* SELECTED TEXT
**********

[Wikimedia-l] (semi-OT) Open access "catastrophic" for Elsevier

Andrea Zanni zanni.andrea84 at gmail.com
Mon Sep 24 07:39:45 UTC 2012


There are also other kinds of business models:
http://scoap3.org/

The topic is complex, I know
and Open Access is about a shift of an entire system,
is not about Elsevier (which is important but (just) a main actor in a big
play).

Peer review is crucial, of course,
but I wonder who is being paid:
afaik, reviewers are almost never paid for their work (I understaind that
organizing it must be diffuclt and expensive).

Moreover, I think it is is fairly easy to see that there is something wrong
when a system
make the citizen pay 2 times for research (first time paying academics to
do research, second paying journals through libraries to read that
research).
And when academics are the producers, the reviewers and the customers of
the company itself.
Thus, there *must* be a more clever system for research publishing :-)

Aubrey

On Mon, Sep 24, 2012 at 4:49 AM, Risker <risker.wp at gmail.com> wrote:

> On 23 September 2012 22:24, Tim Starling <tstarling at wikimedia.org> wrote:
>
> > On 23/09/12 05:24, David Gerard wrote:
> > > It's such a pity that Elsevier's attempt to legally block open access
> > > requirements [1] means that they must be destroyed utterly with not
> > > one stone left upon another and the ground salted. I'm crying real[2]
> > > tears here.

**********

Stored items:
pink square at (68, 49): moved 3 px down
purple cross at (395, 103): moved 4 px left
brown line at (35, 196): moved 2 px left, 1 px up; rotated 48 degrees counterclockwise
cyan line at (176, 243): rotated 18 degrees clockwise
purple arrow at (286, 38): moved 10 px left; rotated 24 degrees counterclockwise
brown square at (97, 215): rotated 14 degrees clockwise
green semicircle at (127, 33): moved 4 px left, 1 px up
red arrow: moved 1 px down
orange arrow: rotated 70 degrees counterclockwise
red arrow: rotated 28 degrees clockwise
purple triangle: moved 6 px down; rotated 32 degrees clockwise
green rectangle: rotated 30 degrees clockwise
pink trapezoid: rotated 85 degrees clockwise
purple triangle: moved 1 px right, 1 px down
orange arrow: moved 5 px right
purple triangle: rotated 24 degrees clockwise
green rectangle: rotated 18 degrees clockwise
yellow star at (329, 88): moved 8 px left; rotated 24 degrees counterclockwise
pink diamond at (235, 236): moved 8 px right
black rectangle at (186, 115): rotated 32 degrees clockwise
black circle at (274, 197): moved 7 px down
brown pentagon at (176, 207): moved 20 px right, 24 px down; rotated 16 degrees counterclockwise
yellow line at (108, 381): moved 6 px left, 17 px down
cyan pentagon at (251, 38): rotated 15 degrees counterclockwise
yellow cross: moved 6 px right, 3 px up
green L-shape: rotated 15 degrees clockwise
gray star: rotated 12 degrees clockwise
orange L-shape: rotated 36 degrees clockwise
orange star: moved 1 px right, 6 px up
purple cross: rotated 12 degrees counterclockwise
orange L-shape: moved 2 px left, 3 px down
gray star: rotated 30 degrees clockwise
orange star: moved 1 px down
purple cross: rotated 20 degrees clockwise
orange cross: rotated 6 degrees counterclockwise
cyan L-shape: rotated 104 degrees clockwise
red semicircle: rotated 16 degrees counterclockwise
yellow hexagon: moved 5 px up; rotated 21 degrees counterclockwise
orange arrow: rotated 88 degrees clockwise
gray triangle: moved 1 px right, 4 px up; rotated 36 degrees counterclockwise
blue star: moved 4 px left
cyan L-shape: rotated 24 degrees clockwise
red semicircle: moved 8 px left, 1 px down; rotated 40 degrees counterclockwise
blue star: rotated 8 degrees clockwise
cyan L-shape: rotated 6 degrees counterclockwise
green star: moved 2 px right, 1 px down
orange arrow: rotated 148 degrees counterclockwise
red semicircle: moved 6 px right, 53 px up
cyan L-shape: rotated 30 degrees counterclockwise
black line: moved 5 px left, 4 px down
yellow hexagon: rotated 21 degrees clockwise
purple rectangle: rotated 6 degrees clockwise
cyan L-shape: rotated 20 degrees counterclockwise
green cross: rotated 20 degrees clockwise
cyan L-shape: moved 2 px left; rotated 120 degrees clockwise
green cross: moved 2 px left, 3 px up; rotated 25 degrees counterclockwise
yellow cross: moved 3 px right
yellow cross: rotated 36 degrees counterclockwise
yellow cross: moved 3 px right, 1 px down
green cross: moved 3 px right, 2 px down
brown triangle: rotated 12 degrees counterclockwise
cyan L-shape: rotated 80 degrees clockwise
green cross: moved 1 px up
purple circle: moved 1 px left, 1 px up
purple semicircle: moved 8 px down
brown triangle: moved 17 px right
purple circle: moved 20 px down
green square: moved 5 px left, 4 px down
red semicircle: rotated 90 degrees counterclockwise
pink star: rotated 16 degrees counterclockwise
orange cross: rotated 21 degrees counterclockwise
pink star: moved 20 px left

**********

* GOAL A
In the open access email, rewrite the passage starting with "Peer review is" and going on through "the company itself.", swapping "reviewers" for "referees".
* GOAL B
For each statement, say yes or no according to the open access email, and quote the words that decide it: (i) Reviewers are almost never paid for their work. (ii) Open Access is mainly about Elsevier. (iii) The citizen pays three times for research.

* CORRECT RESULT A
Peer review is crucial, of course,
but I wonder who is being paid:
afaik, referees are almost never paid for their work (I understaind that
organizing it must be diffuclt and expensive).

Moreover, I think it is is fairly easy to see that there is something wrong
when a system
make the citizen pay 2 times for research (first time paying academics to
do research, second paying journals through libraries to read that
research).
And when academics are the producers, the referees and the customers of
the company itself.

* CORRECT RESULT B
(i) Yes: "reviewers are almost never paid for their work"
(ii) No: "is not about Elsevier"
(iii) No: "make the citizen pay 2 times for research"